:: Exercise goal ::
Starting at the line that contains "EUROPÉEN DE LA ROUTE DU FER DES PYRÉNÉES", return every line down to the end of the records below, exactly as written.

:: Provided material ::
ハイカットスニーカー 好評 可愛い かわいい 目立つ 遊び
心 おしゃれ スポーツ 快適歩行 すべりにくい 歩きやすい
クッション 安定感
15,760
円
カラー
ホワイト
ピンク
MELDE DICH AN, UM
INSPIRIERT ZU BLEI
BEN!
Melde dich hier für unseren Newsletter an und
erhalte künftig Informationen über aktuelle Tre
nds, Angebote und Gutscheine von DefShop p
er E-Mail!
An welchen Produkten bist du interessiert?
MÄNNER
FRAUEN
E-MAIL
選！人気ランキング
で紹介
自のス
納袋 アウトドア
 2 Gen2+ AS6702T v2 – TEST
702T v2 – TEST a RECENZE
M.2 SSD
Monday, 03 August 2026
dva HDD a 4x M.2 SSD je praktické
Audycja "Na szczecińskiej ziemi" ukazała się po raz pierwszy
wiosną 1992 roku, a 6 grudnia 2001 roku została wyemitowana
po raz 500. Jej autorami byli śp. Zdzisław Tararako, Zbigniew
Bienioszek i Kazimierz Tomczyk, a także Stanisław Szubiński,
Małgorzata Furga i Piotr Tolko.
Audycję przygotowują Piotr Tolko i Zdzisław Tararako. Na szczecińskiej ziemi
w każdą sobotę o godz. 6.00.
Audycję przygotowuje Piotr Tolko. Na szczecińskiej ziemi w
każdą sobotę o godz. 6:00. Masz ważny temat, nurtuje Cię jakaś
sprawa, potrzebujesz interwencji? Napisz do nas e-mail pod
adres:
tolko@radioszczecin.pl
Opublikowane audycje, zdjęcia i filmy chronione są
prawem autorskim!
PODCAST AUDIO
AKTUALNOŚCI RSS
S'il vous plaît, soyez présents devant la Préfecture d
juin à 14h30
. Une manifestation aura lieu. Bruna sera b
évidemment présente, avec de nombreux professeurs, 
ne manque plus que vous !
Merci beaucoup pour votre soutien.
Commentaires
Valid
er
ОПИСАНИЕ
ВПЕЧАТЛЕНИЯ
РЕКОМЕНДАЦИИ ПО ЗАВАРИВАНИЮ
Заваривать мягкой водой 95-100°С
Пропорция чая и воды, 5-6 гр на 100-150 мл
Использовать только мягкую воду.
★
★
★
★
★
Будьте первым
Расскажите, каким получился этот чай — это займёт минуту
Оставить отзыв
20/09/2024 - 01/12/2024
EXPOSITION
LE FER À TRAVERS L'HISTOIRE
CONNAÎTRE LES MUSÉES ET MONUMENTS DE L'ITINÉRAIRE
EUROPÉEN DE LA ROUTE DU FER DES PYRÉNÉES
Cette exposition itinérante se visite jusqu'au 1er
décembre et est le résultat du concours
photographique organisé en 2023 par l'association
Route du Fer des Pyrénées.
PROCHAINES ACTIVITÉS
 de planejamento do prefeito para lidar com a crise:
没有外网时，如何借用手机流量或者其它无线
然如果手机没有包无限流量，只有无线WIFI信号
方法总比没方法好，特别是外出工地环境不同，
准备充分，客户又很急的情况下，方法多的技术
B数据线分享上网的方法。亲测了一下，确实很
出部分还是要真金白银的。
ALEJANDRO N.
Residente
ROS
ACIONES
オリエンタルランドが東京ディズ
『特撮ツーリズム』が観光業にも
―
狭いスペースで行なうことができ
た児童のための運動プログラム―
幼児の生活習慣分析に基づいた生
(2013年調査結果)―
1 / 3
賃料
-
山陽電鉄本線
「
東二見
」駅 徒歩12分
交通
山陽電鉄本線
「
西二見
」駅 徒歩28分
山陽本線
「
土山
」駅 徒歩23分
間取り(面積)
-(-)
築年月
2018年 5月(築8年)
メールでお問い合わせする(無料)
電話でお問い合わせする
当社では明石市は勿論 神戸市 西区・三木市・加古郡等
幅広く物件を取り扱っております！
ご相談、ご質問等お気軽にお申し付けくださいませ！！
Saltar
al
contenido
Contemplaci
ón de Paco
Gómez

:: Exercise response ::
EUROPÉEN DE LA ROUTE DU FER DES PYRÉNÉES
Cette exposition itinérante se visite jusqu'au 1er
décembre et est le résultat du concours
photographique organisé en 2023 par l'association
Route du Fer des Pyrénées.
PROCHAINES ACTIVITÉS
 de planejamento do prefeito para lidar com a crise:
没有外网时，如何借用手机流量或者其它无线
然如果手机没有包无限流量，只有无线WIFI信号
方法总比没方法好，特别是外出工地环境不同，
准备充分，客户又很急的情况下，方法多的技术
B数据线分享上网的方法。亲测了一下，确实很
出部分还是要真金白银的。
ALEJANDRO N.
Residente
ROS
ACIONES
オリエンタルランドが東京ディズ
『特撮ツーリズム』が観光業にも
―
狭いスペースで行なうことができ
た児童のための運動プログラム―
幼児の生活習慣分析に基づいた生
(2013年調査結果)―
1 / 3
賃料
-
山陽電鉄本線
「
東二見
」駅 徒歩12分
交通
山陽電鉄本線
「
西二見
」駅 徒歩28分
山陽本線
「
土山
」駅 徒歩23分
間取り(面積)
-(-)
築年月
2018年 5月(築8年)
メールでお問い合わせする(無料)
電話でお問い合わせする
当社では明石市は勿論 神戸市 西区・三木市・加古郡等
幅広く物件を取り扱っております！
ご相談、ご質問等お気軽にお申し付けくださいませ！！
Saltar
al
contenido
Contemplaci
ón de Paco
Gómez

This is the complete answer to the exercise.